• **WHAT YOU SHOULD DO**
The response must contain every line below in which "size" appears.

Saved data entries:
----------

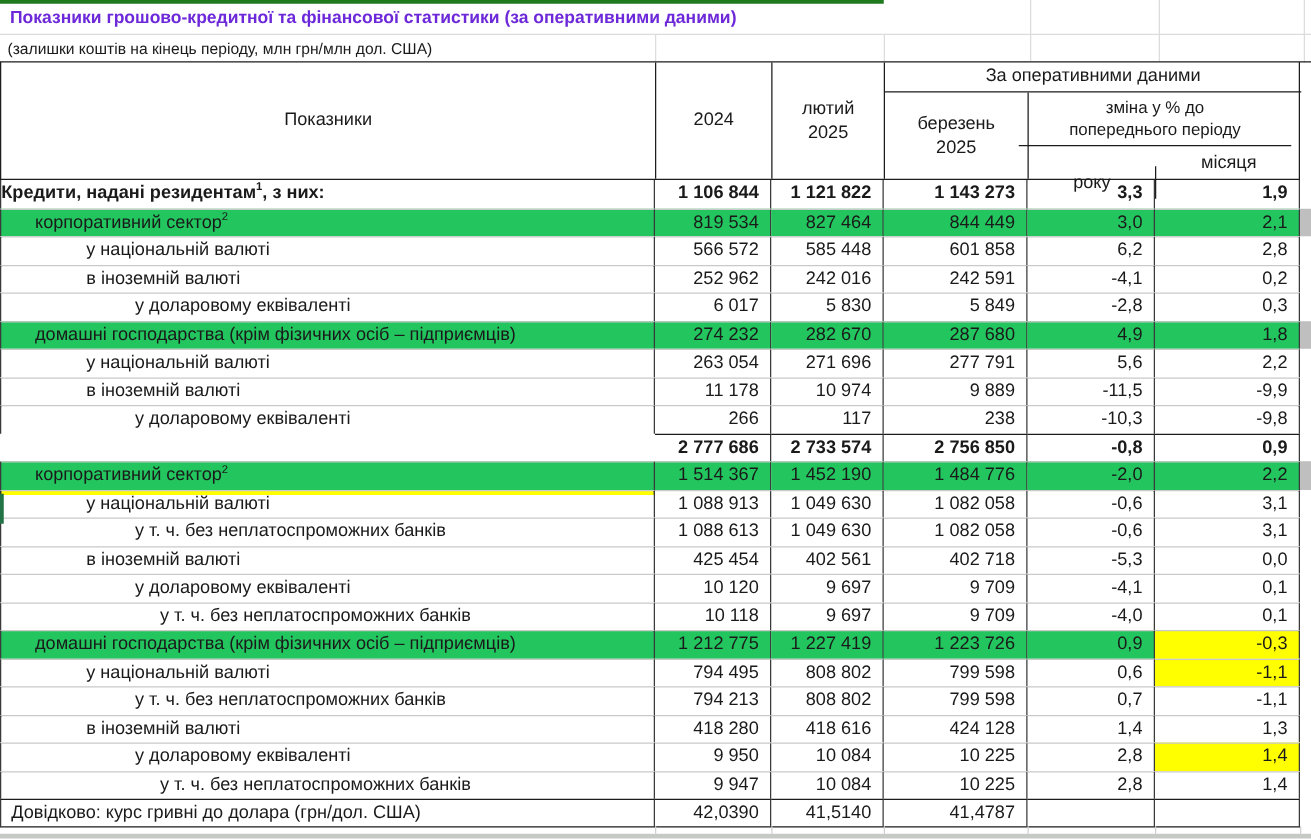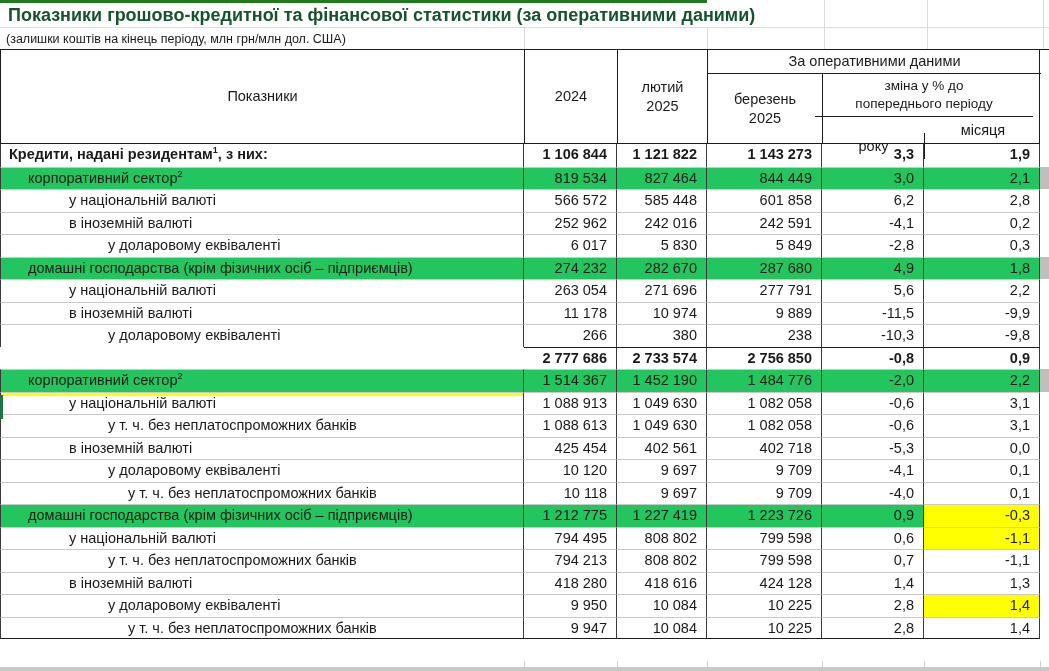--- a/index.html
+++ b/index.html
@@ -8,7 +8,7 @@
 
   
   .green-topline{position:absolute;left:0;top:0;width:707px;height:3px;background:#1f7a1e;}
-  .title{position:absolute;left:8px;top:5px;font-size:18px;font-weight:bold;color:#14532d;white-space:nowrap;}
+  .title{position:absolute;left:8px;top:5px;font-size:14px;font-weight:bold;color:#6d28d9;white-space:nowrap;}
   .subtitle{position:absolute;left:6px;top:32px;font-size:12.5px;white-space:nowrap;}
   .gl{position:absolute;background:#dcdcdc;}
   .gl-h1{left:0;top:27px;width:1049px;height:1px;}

----------

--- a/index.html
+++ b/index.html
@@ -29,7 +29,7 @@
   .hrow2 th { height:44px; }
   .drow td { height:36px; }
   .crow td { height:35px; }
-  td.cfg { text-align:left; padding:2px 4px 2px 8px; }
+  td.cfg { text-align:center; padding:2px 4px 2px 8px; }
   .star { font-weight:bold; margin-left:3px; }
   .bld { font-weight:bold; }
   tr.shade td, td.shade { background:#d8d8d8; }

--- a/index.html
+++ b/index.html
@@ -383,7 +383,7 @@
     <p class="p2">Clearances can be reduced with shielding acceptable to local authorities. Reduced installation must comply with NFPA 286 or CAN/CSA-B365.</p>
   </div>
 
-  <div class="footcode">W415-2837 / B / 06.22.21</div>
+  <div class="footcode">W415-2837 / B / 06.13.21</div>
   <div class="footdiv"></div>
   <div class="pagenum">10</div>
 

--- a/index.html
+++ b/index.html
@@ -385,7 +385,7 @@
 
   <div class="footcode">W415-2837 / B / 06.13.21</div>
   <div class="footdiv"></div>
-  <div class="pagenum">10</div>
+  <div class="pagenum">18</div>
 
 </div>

----------

• **OUTPUT FOR THIS EXERCISE**
-  .title{position:absolute;left:8px;top:5px;font-size:18px;font-weight:bold;color:#14532d;white-space:nowrap;}
+  .title{position:absolute;left:8px;top:5px;font-size:14px;font-weight:bold;color:#6d28d9;white-space:nowrap;}
   .subtitle{position:absolute;left:6px;top:32px;font-size:12.5px;white-space:nowrap;}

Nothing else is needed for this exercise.